Le député Jean-Luc Belot (PS, Maine-et-Loire) a remis un rapport au Premier ministre sur les risques et les enjeux de la smart city. Pour le rapporteur, “la smart city est une chance pour les territoires et leurs habitants. Construite dans le bon sens, en partant des besoins, la ville des intelligences peut améliorer les services publics, les rendant plus personnalisés et plus efficients. C’est également une opportunité formidable pour les entreprises françaises, championnes des métiers de la ville mais également PME et start-up“.

Jean-Luc Belot rappelle que le marché mondial de la smart city est estimé entre 400 et 1.600 milliards de dollars à l’horizon de 2020.

Cependant, pour saisir cette opportunité, nos entreprises doivent disposer de vitrines en France et celles-ci ne peuvent pas être de simples démonstrateurs. Il y a donc un double enjeu à aider les collectivités territoriales à développer leurs projets smart city : un enjeu pour elles et leurs habitants d’abord, et un enjeu économique pour les entreprises ensuite.

Pour que les smart cities se développent au profit de tous, le rapporteur insiste sur le rôle des collectivités territoriales comme tiers de confiance, garantes de l’égalité et créatrices de lien social. Pour lui, la stratégie smart city d’un territoire doit viser à renforcer le pouvoir de tous les acteurs de la ville, les associer plus étroitement à la décision publique, permettre que la ville profite de toutes les intelligences.

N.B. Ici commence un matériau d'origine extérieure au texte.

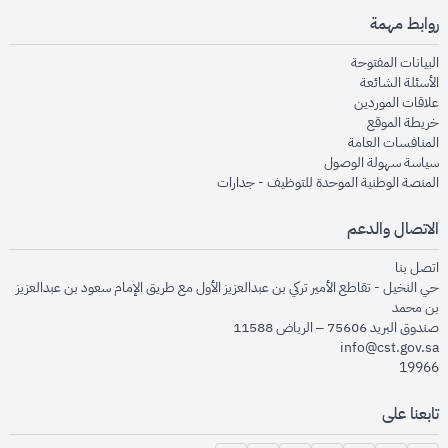
روابط مهمة
opens in new window
البيانات المفتوحة
opens in new window
الأسئلة الشائعة
opens in new window
علاقات الموردين
opens in new window
خريطة الموقع
opens in new window
المنافسات العامة
opens in new window
سياسة سهولة الوصول
opens in new window
المنصة الوطنية الموحدة للتوظيف - جدارات
الاتصال والدعم
opens in new window
اتصل بنا
حي النخيل - تقاطع الأمير تركي بن عبدالعزيز الأول مع طريق الإمام سعود بن عبدالعزيز
بن محمد
صندوق البريد 75606 – الرياض 11588
info@cst.gov.sa
19966
تابعنا على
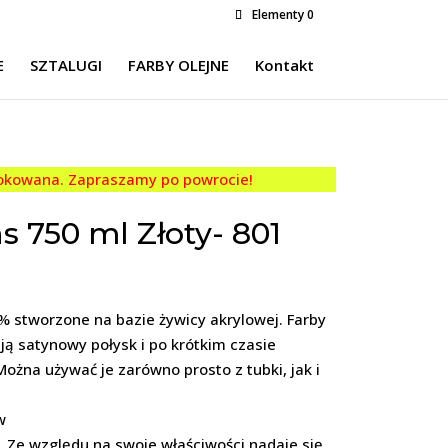
Elementy 0
E
SZTALUGI
FARBY OLEJNE
Kontakt
lokowana. Zapraszamy po powrocie!
s 750 ml Złoty- 801
% stworzone na bazie żywicy akrylowej. Farby
ą satynowy połysk i po krótkim czasie
ożna używać je zarówno prosto z tubki, jak i
w
. Ze względu na swoje właściwości nadaje się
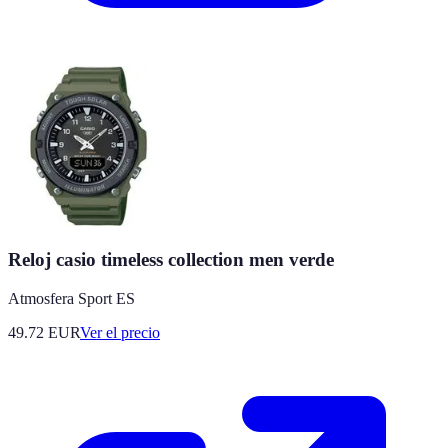
Reloj casio timeless collection men verde
Atmosfera Sport ES
49.72
EUR
Ver el precio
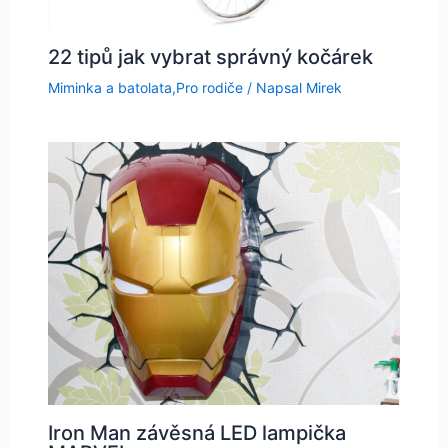
22 tipů jak vybrat správný kočárek
Miminka a batolata
,
Pro rodiče
/ Napsal
Mirek
Iron Man závěsná LED lampička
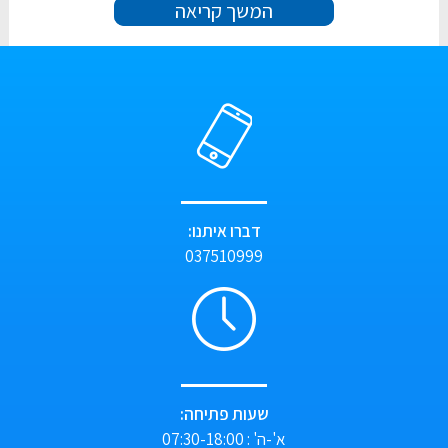
המשך קריאה
דברו איתנו:
037510999
שעות פתיחה:
א'-ה' : 07:30-18:00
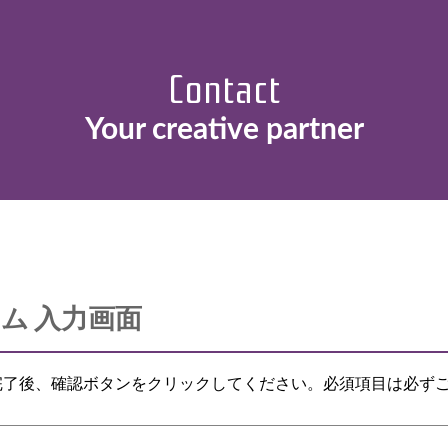
Access
Contact
Recruit
Your creative
partner
社員の一日
privacypolicy
Sitemap
ム 入力画面
完了後、確認ボタンをクリックしてください。必須項目は必ず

À cette fin, plusieurs mesures sont proposées dans ce rapport : doter les établissements publics de coopération intercommunale (EPCI) d’une compétence sur la donnée, qui sera le socle de la smart city ; redonner une compétence économique aux EPCI pour leur permettre d’accompagner les innovations territoriales ; réduire le risque juridique de la commande publique ; favoriser les mutualisations entre collectivités et enfin, multiplier les formations pour que l’ensemble des décisions qui entourent la numérisation des services publics locaux puissent être prises de manière éclairée.

Jean-Luc Belot estime que l’essentiel, cependant, dépasse ces recommandations techniques. Il s’agit d’abord de replacer l’usager au coeur de la stratégie publique, de chercher à répondre à ses besoins, et de concentrer les efforts à la mise en place d’une “expérience utilisateur“ riche, positive et inclusive. “En remettant l’habitant, le citoyen, au coeur de la démarche publique et en acceptant de construire cette démarche avec l’ensemble des acteurs volontaires, la ville deviendra alors plus intelligente“, conclut le rapporteur.